Scully and Skinner decide to rescue Praise on their own without Doggett’s knowledge since they cannot trust that any person is not the Alien Bounty Hunter. While they were gone, Praise hears Mulder screaming in pain from the space ship which is parked in the nearby desert, but invisible. Scully and Skinner eventually catch up to him. Scully feels the connection to Mulder, too, --shipper alert!--and stays behind as Skinner takes Gibson to the hospital. She never runs into the ship, but does get distracted when Doggett finds her. They mutually draw the conclusion the alien bounty hunter will head for the hospital to find praise.
Things are a bit odd here. Skinner has time to get Praise settled into a hospital room, so how long was scully wandering through the desert Doggett found her/ what prompted the Alien bounty hunter to go to the hospital?
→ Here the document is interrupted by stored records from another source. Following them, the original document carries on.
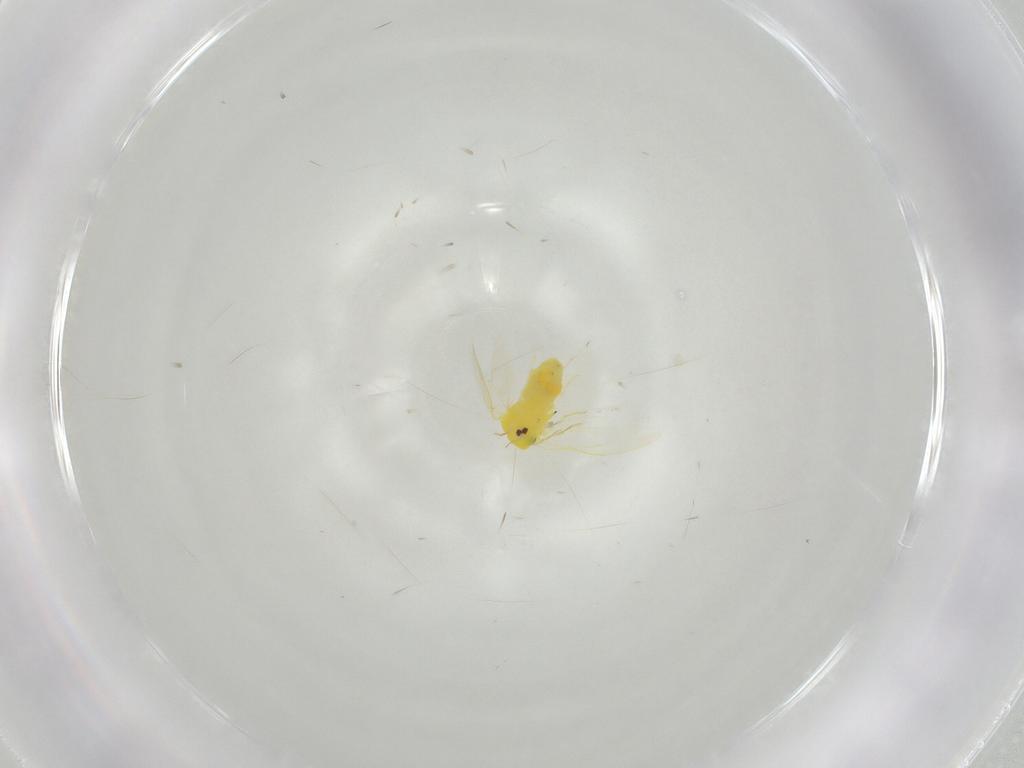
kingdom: Animalia
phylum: Arthropoda
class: Insecta
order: Hemiptera
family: Aleyrodidae
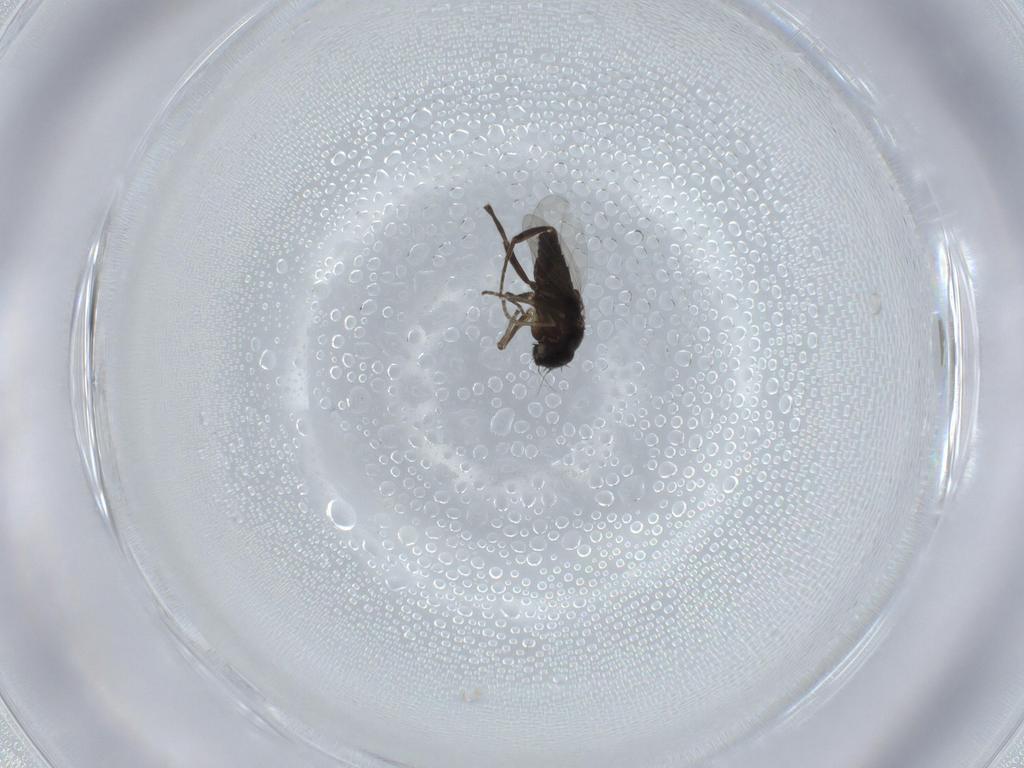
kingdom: Animalia
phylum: Arthropoda
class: Insecta
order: Diptera
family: Phoridae
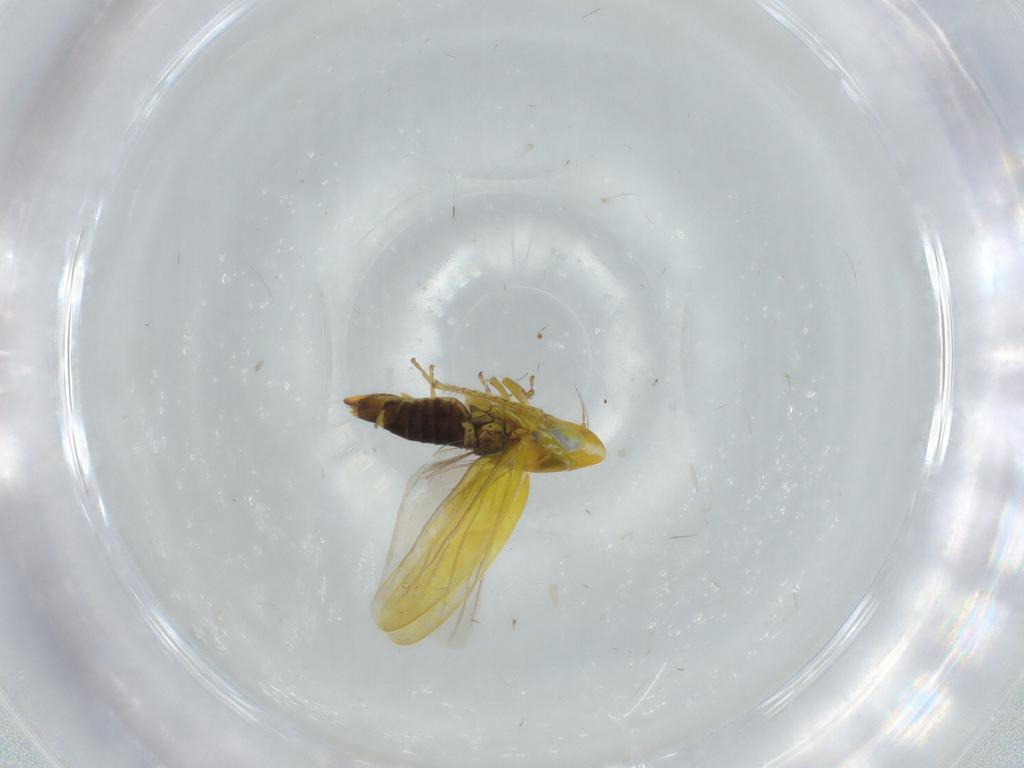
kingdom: Animalia
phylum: Arthropoda
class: Insecta
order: Hemiptera
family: Cicadellidae
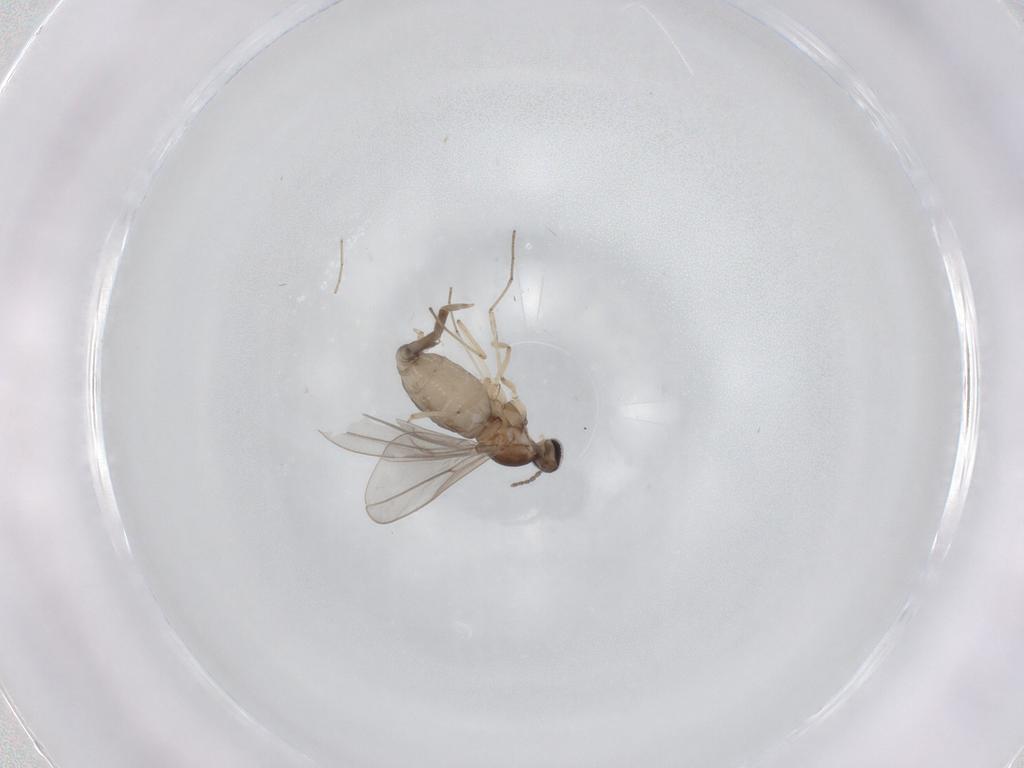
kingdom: Animalia
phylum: Arthropoda
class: Insecta
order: Diptera
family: Cecidomyiidae
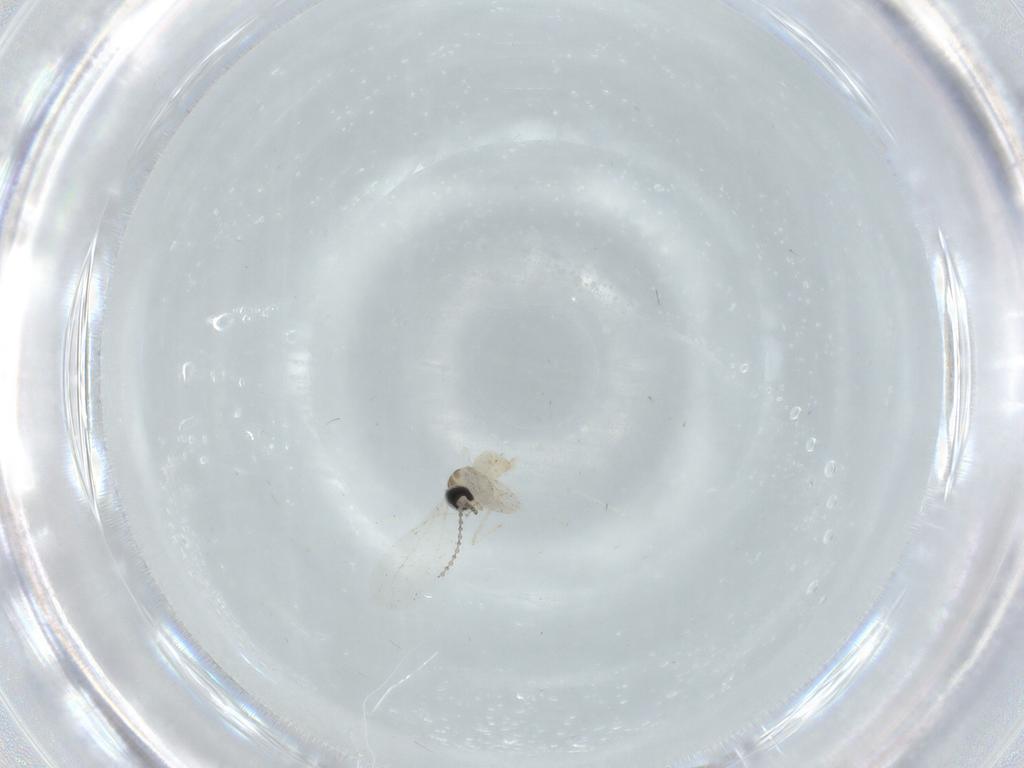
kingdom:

Scully speculates one of Doggett’s men is the Alien Bounty Hunter, but none of them knew what skinner was up to. You have to fill in the blanks that skinner informed the task force of praise’s whereabouts, and somehow the Alien Bounty hunter learned from that. I guess. I do not know. We are supposed to be distracted by Mulder’s only line in two episodes--shouting Scully’s name from inside the ship--to care about such minor issues.
There is a big confrontation at the hospital in which Scully has to kill the alien bounty hunter by shooting him in the neck. For some reason, his acid blood does not have the usual eye burning effect on her or Praise. But no matter. Mean she realizes killing him means no more connection to finding Mulder, she breaks down in hysterical tears. Doggett comforts her. I do not think enough of an emotional connection is established to convince fans, but I am going to be generous and call it a touching moment.
Doing so helps me swallow the concept the shadowy powers that be have placed Doggett on this task force because they know he would have to write up aliens and bounty hunters with green, scidic blood, and prodigy in his report. Doing so would curtail his career. Why would anyone want to cut off Doggett’s career advancement? Part of the mystery, folks. But they finally do their worst to him--he ends the episode assigned to the X-Files.
Yeah, that thing about the X-File budget being cut into non-existence? That is so last season. We are back in business now.
In spite of the snark, I think “Without” is an entertaining episode. It is the action that makes it interesting. We do not often get to see a lot of gun play along with the intrigue on this series. It has flaws, no doubt. Aside from the cliffhanger resolution and gibson’s broken leg which only sort of causes him any problem, Scully becomes a true believer in aliens way too fast. While it is true she is going to play Mulder’s True believer shtick to Doggett’s Skeptic, there is such a thing as too much, too soon. But it has got to happen sometime, and I suppose hitting the ground running is the way episodic television has to do things. I cannot consider any of these points a huge detriment., particularly with the final scene of a defeated Mulder surrounded by Alien Bounty Hunters is the last image we will have of him in our minds for a dozen episodes.